Conifers are of immense ecological importance

Aleppo Pine (Pinus halepensis) Siġra taż-żnuber

The conifers, are cone-bearing seed plants most being trees with just a few being shrubs. Typical conifers include the pines, cypresses firs, junipers cedars and redwoods. In Malta one can see a small number of native conifers in the countryside as well as several species of non-indigenous species in public and private gardens.

The best known species are the Aleppo pine, siġra taż-żnuber in Maltese and Malta’s national tree, the sandarac (għargħar in Maltese) a member of the cypress family. 

Although globally the total number of species is relatively small, conifers are of immense ecological importance. They are the dominant plants over huge areas of land especially in the boreal forests of the northern hemisphere. The area covered by conifers is so vast that they form a vast carbon sink trapping carbon which would otherwise add to the amount of carbon dioxide in the atmosphere thus exacerbating the green house effect about which we are hearing every day. Conifers are also of immense economic value as they are the primary source of timber and paper.

The leaves of many conifers are long, thin and have a needle-like appearance although some such as most of the cypresses have flat, triangular scale-like leaves.

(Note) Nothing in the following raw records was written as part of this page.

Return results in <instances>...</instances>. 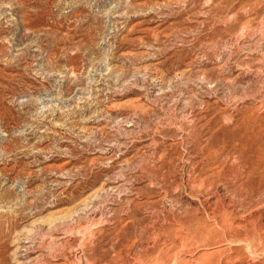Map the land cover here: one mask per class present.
Wrapping results in <instances>:
<instances>
[{"label": "rangeland", "instance_id": "obj_1", "mask_svg": "<svg viewBox=\"0 0 264 264\" xmlns=\"http://www.w3.org/2000/svg\"><path fill=\"white\" fill-rule=\"evenodd\" d=\"M0 264H264V0H0Z\"/></svg>", "mask_w": 264, "mask_h": 264}]
</instances>
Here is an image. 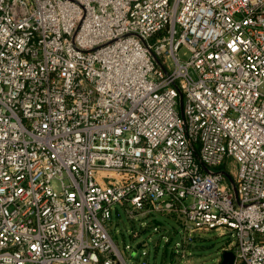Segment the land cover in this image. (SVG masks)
I'll use <instances>...</instances> for the list:
<instances>
[{
    "label": "built area",
    "instance_id": "1",
    "mask_svg": "<svg viewBox=\"0 0 264 264\" xmlns=\"http://www.w3.org/2000/svg\"><path fill=\"white\" fill-rule=\"evenodd\" d=\"M119 207L264 264V0H0V264H128Z\"/></svg>",
    "mask_w": 264,
    "mask_h": 264
},
{
    "label": "rangeland",
    "instance_id": "2",
    "mask_svg": "<svg viewBox=\"0 0 264 264\" xmlns=\"http://www.w3.org/2000/svg\"><path fill=\"white\" fill-rule=\"evenodd\" d=\"M180 54L186 59L184 50ZM218 169L234 174L238 163L231 157ZM118 210L120 216L114 211L108 228L128 264H219L224 250L236 251V239L229 234H219L216 230L187 233L175 216L154 213L129 220L124 209ZM144 221L148 225L142 228ZM156 224L159 230L154 229ZM132 231H138L140 237L133 238Z\"/></svg>",
    "mask_w": 264,
    "mask_h": 264
},
{
    "label": "water",
    "instance_id": "3",
    "mask_svg": "<svg viewBox=\"0 0 264 264\" xmlns=\"http://www.w3.org/2000/svg\"><path fill=\"white\" fill-rule=\"evenodd\" d=\"M204 169H205L206 171H209V169H208L206 166H204ZM221 172L226 176V178H227L230 182H233V179H232L231 175H230L227 171H225V170H221ZM141 245H142V243L139 244V247H140ZM235 259H236V254H235V252L232 251V250H228V249H226V250H224V251L222 252V256H221V260H220L219 264H234Z\"/></svg>",
    "mask_w": 264,
    "mask_h": 264
}]
</instances>
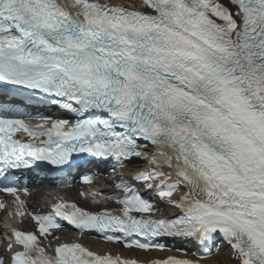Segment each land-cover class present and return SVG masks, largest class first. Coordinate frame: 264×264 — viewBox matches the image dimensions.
Listing matches in <instances>:
<instances>
[{
    "label": "snow or ice",
    "instance_id": "obj_1",
    "mask_svg": "<svg viewBox=\"0 0 264 264\" xmlns=\"http://www.w3.org/2000/svg\"><path fill=\"white\" fill-rule=\"evenodd\" d=\"M140 8L0 0V94L27 90L26 99L51 98L74 117L33 126L0 109V178L37 161L63 166L76 153L121 166L140 157L147 168L133 179L180 215L151 218L154 205L126 182L106 197L118 210L60 197L47 214L17 210L35 230L12 228L0 264H135L78 242L53 246L62 221L125 248L163 249L158 237L203 245L197 260L156 264H199L217 239L237 264H264V0H140ZM18 192L0 186L23 207Z\"/></svg>",
    "mask_w": 264,
    "mask_h": 264
}]
</instances>
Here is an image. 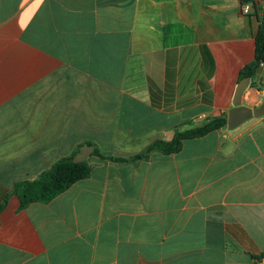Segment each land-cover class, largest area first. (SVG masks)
Instances as JSON below:
<instances>
[{
  "label": "crops",
  "instance_id": "1",
  "mask_svg": "<svg viewBox=\"0 0 264 264\" xmlns=\"http://www.w3.org/2000/svg\"><path fill=\"white\" fill-rule=\"evenodd\" d=\"M262 14L264 0H0V264H264V117L108 159L227 115ZM255 81L252 109L264 64ZM70 157L90 176L20 210L14 185Z\"/></svg>",
  "mask_w": 264,
  "mask_h": 264
},
{
  "label": "trees",
  "instance_id": "2",
  "mask_svg": "<svg viewBox=\"0 0 264 264\" xmlns=\"http://www.w3.org/2000/svg\"><path fill=\"white\" fill-rule=\"evenodd\" d=\"M254 41V59L241 69L238 81L245 77H249L251 79L250 87L260 90V87L255 81V77L258 68L264 64V14L259 18L258 30ZM226 120L227 115H223L208 121L200 127L176 133L170 141H157L149 146L145 153L131 159L112 157L108 159L114 162L128 163L146 158L147 155L153 151L160 152L164 155L173 154L180 150L183 141L200 138L210 132L225 127ZM94 153L100 158L105 159L99 152L94 151ZM90 172L91 169L86 163L74 162L71 157L63 158L53 164L48 171L43 172L36 180L16 183L12 194L18 198L20 210L25 209L32 203L47 204L68 190L76 182L88 178ZM7 200L8 196L0 205V212L6 206Z\"/></svg>",
  "mask_w": 264,
  "mask_h": 264
},
{
  "label": "water",
  "instance_id": "3",
  "mask_svg": "<svg viewBox=\"0 0 264 264\" xmlns=\"http://www.w3.org/2000/svg\"><path fill=\"white\" fill-rule=\"evenodd\" d=\"M250 81L249 77H245L236 84L232 97V108L228 111L226 120V127L229 131L237 129L251 119L264 117V103L254 109L242 105V96L249 88Z\"/></svg>",
  "mask_w": 264,
  "mask_h": 264
},
{
  "label": "built area",
  "instance_id": "4",
  "mask_svg": "<svg viewBox=\"0 0 264 264\" xmlns=\"http://www.w3.org/2000/svg\"><path fill=\"white\" fill-rule=\"evenodd\" d=\"M248 4H252L255 7H259L260 0H240V11L242 13L246 11Z\"/></svg>",
  "mask_w": 264,
  "mask_h": 264
}]
</instances>
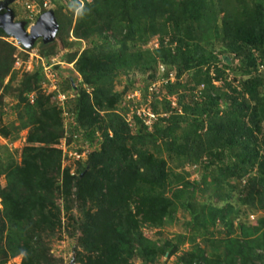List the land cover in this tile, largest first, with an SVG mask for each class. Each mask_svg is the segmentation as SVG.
Here are the masks:
<instances>
[{"label": "trees", "instance_id": "obj_1", "mask_svg": "<svg viewBox=\"0 0 264 264\" xmlns=\"http://www.w3.org/2000/svg\"><path fill=\"white\" fill-rule=\"evenodd\" d=\"M72 5L77 7L74 1ZM63 6L55 9L57 19ZM20 21L26 27L32 22ZM73 33L79 39L98 33L104 45L89 47L78 57L82 81L76 87L69 82V89L76 90L72 98L60 106L53 99L56 92L39 93L43 81H48L42 69L26 74L17 88L15 108L21 120L17 128L30 130L21 161L0 165V176L6 178L5 186L0 182V264L18 255H22L20 264H55L44 238L62 224L58 198L65 200L67 211L74 202L81 205V264H132L135 256L155 264L160 255L173 256L184 240L154 241L143 235L142 227L172 224L178 209L189 210L205 230L218 219L230 226L233 189L240 205L264 210V137L260 138L264 135V70L260 68L264 67V0H95L78 11ZM2 35L0 83L10 72L16 51ZM153 37L158 47L143 49ZM219 43L220 53L240 60L238 73L245 77L242 89L225 81L235 95L215 84L228 68L218 66L215 45ZM44 46V55H53V47ZM159 64L168 67L162 77L167 79L169 95L202 88V100L186 103L180 94L179 110L166 98L162 112L155 105L153 111L168 116H158L148 130L134 114L141 127L133 134L115 110L120 100V93L113 91L115 79L133 69L150 71L149 77L156 78ZM185 73L187 81L182 79ZM32 92H37L33 101ZM64 108L70 119L68 129ZM3 113L1 106L0 122ZM0 131L4 137L11 134L8 127ZM63 139L69 146L87 142L93 147L96 141L101 147L90 152L73 173L62 165L63 150L57 146ZM164 151L177 161L176 168L205 158L201 184L213 185L220 191L218 201L228 205L216 203L208 211L194 208L200 182L168 170ZM209 171L212 181L206 182ZM247 176L244 189L232 185ZM226 185L230 191H224ZM261 228L254 226L251 236L248 233L243 239L231 238L230 252L223 258L219 253L194 251L179 260L182 264H264Z\"/></svg>", "mask_w": 264, "mask_h": 264}, {"label": "rangeland", "instance_id": "obj_2", "mask_svg": "<svg viewBox=\"0 0 264 264\" xmlns=\"http://www.w3.org/2000/svg\"><path fill=\"white\" fill-rule=\"evenodd\" d=\"M8 1L9 0H0V29L4 31V35H2L1 32L0 35H2L5 41L13 43L16 47V51L13 66L10 72L4 76L3 82L0 83V101H2L0 107L2 106L4 112L2 122H0V128L2 126L8 127L11 131V134L8 137H4L0 131V165L6 164L12 160L20 162L22 148L27 144L26 139L30 127L21 129L17 128L19 124H21V120L20 114L15 108L18 103L16 98L17 88L20 87L26 74H34L38 69H42L45 72L46 77L48 75L52 82H56L59 91L65 92L69 98H72L76 94V90L72 91L69 89V82L73 81L74 86L76 87V85L80 86L82 81V76L77 66L78 57L89 47L98 46L102 48L104 45L103 39L98 33H94L88 38L79 39L76 37L73 33V28L77 20L78 9L80 10L81 7L74 8L72 3H67L63 4L64 8L62 7V10L59 12L60 19H57L56 17L59 28L53 40L46 43L44 41L45 37L42 34H37L39 36L36 38L33 46L27 47L23 43H20V38H17L15 34L11 33L10 29H6L4 26L6 20L11 16L10 12H13L14 10L13 20L15 23L21 22V19L29 20V14L25 10L23 4L25 0H16V2L13 3ZM52 1L54 2V5H52L48 11H53L55 13V9L61 5V3L59 0ZM93 1L95 2V0H92V2ZM39 17L40 15L35 18V24ZM27 31L30 33L28 28ZM44 45H47L48 48L51 46L53 47V55H44L43 49L46 48ZM158 45L159 42L157 37H153L148 41L147 45L141 47L143 49L152 50L158 47ZM219 49L220 43L215 45V53H218L220 59L218 66L222 69L224 67L228 68H226L222 80L215 81V84L218 87H221L222 90L227 91L229 95H235L236 93H233V91L225 84V81L231 83L232 87H235L239 91L242 89L241 82L245 77L238 73L240 60L236 59L233 54L228 55L220 53ZM157 68L156 78L149 77L150 71L142 72L139 69H133L129 73H120L115 79L113 91L120 93V100L117 103L115 110L121 113L125 119L131 118V121H134L132 122V125H130L133 134L137 132V128L141 127L139 123L135 122L134 114L142 115V118L140 117V119L143 121V124L148 127V130H151L152 127H150V124L155 121V118H149L148 113H153L157 118L159 115L155 114L153 106H157L159 111L162 112L164 106L163 101L166 98L172 102L173 107L179 108V110H181V107L178 105L180 94L185 95L184 100L186 103L193 104V99L202 100L199 96L202 88H197L194 93L180 90V94L169 95L165 86L167 79L162 77L168 71V67L159 64ZM260 68L261 70H264L263 66H260ZM171 73L173 77H171V79L174 80L175 70H172ZM211 73L212 75H215L213 67ZM182 79L183 81L189 80L188 73H185ZM44 83H46V81H43L41 85L42 88H40L41 92L39 93L47 95V93H50L48 87H46L49 86V84ZM86 86L88 85H82V87ZM89 91H92V89H89ZM36 93L37 92H35L33 99H35L37 95ZM220 105L222 108H225L226 106L224 101H221ZM104 113L105 112H102V114ZM160 115L163 117L168 116L163 113H160ZM63 121L65 124L64 127L68 129V125L70 124L68 116H65ZM145 123H149V125H146ZM14 128H17V130ZM97 135L101 136V131L97 132ZM263 137L264 135H260V138ZM78 143H72L71 146L67 144L65 146L64 143H59L57 147L60 148L62 144L63 148L66 150V154L70 155L71 150L74 149L76 145L80 146V143ZM94 143L96 144L93 147L90 146L91 152L94 149H100L101 147L96 141ZM82 145H84V143H82ZM163 157L168 159V170L173 173H181L182 175H185L186 179L190 182H200V185L196 184V191L192 200L195 204L194 208H205L208 211L213 208L216 203H219V205H228V203L226 204L218 201V193H220V191L215 190L213 185L207 186L201 184L205 178L203 175L206 162L205 158L197 163L189 162L184 167L176 168L177 161L169 159L166 151H164ZM87 160V157L78 161L67 158L64 161L62 160V165L64 167H69L72 172L76 173L80 165L79 163H84ZM224 161L227 162L228 159L225 157ZM212 174L213 173L210 171L207 173L206 182L212 181ZM256 174L257 169H254L253 176ZM248 178L249 177L247 176L243 179H238L236 181L233 180L231 183L232 185L234 184L235 186H238L239 189H242ZM0 182L2 186L6 185V178L4 175L0 176ZM227 190H231L229 185L224 187V191ZM237 192L236 189L230 191V193L233 194L232 205L235 207V210L229 215L230 218L227 219L231 223L230 226H228L226 222H222V220L218 219L216 224H209L206 230L202 229L196 224L190 211H184L183 209H178L172 224L167 223L160 228L144 225L142 227L143 235L151 240L162 242L169 240L175 243L184 240L173 256L168 253L164 256L160 255L155 264H182L179 259L194 251H204L207 255H210L212 252L219 253L220 257L223 258L230 252V249L227 246L229 245L231 238L243 239L248 233H250L249 236H251V230L254 226H262L263 228H261L259 233L264 232V210L257 209L256 206L250 208L249 205H240L237 200L239 196L236 194ZM245 192L247 191L245 190ZM57 202L62 208V224L53 234H49V236L45 235L44 241L50 249V254L52 255L51 258L54 259L55 264H81L78 259V253H84L80 244L82 231L81 228H79V224L83 218L81 205L74 202L73 208L70 211H67L66 209H63L65 204L64 199L58 198ZM0 207H2L1 198ZM75 219L77 220L75 221ZM191 237H194V241L189 240ZM21 261L22 255H18L12 257L7 264H20ZM130 262L132 264H146L140 257L136 256L133 257Z\"/></svg>", "mask_w": 264, "mask_h": 264}, {"label": "built area", "instance_id": "obj_3", "mask_svg": "<svg viewBox=\"0 0 264 264\" xmlns=\"http://www.w3.org/2000/svg\"><path fill=\"white\" fill-rule=\"evenodd\" d=\"M60 3L62 4H67V3H72L74 1V3H76L78 5V7H83L86 3H90L92 2V0H59ZM24 7L29 11V19H31L32 21L35 20V18L41 14L42 12H44L45 10L49 9L52 5H54V2L52 0H44L43 4L39 1V0H25V2L23 3ZM45 8V10H43ZM53 66V65H52ZM51 66V67H52ZM46 70V68H45ZM48 81L44 84H49L48 87V91L50 93L52 92H57L54 96L53 99L56 100L57 104H59L60 106H62L64 104V102L68 99V95L65 92L59 91L58 90V86L56 84V82H52L50 76L47 75ZM173 78V77H172ZM50 88V89H49ZM46 91V90H45ZM34 94L35 93H31L30 97L32 98V101L34 100ZM156 114V113H155ZM149 118H155V121H157L158 117L156 118L155 115L153 113H148ZM63 116H68V113L65 111L64 108V113ZM140 116V114H139ZM142 118V115L140 116ZM147 117V116H145ZM69 118V116H68ZM128 122H131V118L127 119ZM154 121V122H155ZM152 122L150 124V127L152 126V124L154 123ZM146 125H149V123H145ZM61 143L66 146V139H63L61 141ZM61 144L60 148L63 150V161L65 159H72V160H81L84 159V157L89 156L91 149H90V145L85 142L84 145L80 144L79 148L76 145V147H74V149L71 150L70 155L66 154V150L65 148H63V145ZM68 145V144H67ZM71 146V145H70ZM82 148V149H81ZM74 173V172H73Z\"/></svg>", "mask_w": 264, "mask_h": 264}, {"label": "water", "instance_id": "obj_4", "mask_svg": "<svg viewBox=\"0 0 264 264\" xmlns=\"http://www.w3.org/2000/svg\"><path fill=\"white\" fill-rule=\"evenodd\" d=\"M15 0H9L8 2L13 3ZM7 2V4H8ZM11 16L4 23L6 29H10L12 34H15L17 38H20L21 42L27 47L33 46L36 38L42 34L45 38L46 43L51 42L57 33L59 28L55 13L53 11H47L43 13L35 25L30 27V33L26 29V23L24 21L15 23L14 11L10 12ZM1 23V22H0ZM39 34V35H37ZM49 37V38H48ZM51 37V38H50Z\"/></svg>", "mask_w": 264, "mask_h": 264}, {"label": "clouds", "instance_id": "obj_5", "mask_svg": "<svg viewBox=\"0 0 264 264\" xmlns=\"http://www.w3.org/2000/svg\"><path fill=\"white\" fill-rule=\"evenodd\" d=\"M90 3H91V2H90ZM61 4H62V3H61ZM76 6L78 7L77 4H76ZM83 7H84V6H83ZM81 8H82V7H81ZM81 8H80V9H81ZM49 9H50V8H49ZM49 9L45 10L44 12H42V13L39 14V15L41 16L43 13L47 12ZM78 11H79V9H78ZM34 21H35V20H33V21L28 25L29 27H28V26L26 27V29L28 28V30H30V27H31L32 25H35ZM34 93H35V92H34ZM158 115L161 116L160 114H158ZM126 121H127V119H126ZM132 122H134V121H131V122H128V121H127V123L129 124V126L132 125ZM135 122H136V121H135ZM152 125H153V124H152ZM151 127H152V126H151Z\"/></svg>", "mask_w": 264, "mask_h": 264}]
</instances>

The leaves are often dark green in colour which may help absorb a maximum of energy from weak sunshine at high latitudes or under forest canopy shade. Conifers from hotter areas with high sunlight levels such as the Aleppo pine have yellowish-green leaves.

Many conifers have a distinctly scented resin, secreted to protect the tree against insect infestation and fungal infection of wounds. The resin of the Aleppo pine is used in Greece to give a particular wine known as retsina.

The size of mature conifers varies from less than one meter, to over 100 metres. The world's tallest, largest, thickest and oldest living things are all conifers. The tallest is a Coast Redwood, with a height of 115.55 metres. The largest is a Giant Sequoia, with a volume 1486.9 cubic metres. The thickest, or tree with the greatest trunk diameter, is a Montezuma Cypress, 11.42 metres in diameter. The oldest is a Great Basin Bristlecone Pine, 4,700 years old.

This article was published in The Times on 16 December 2013.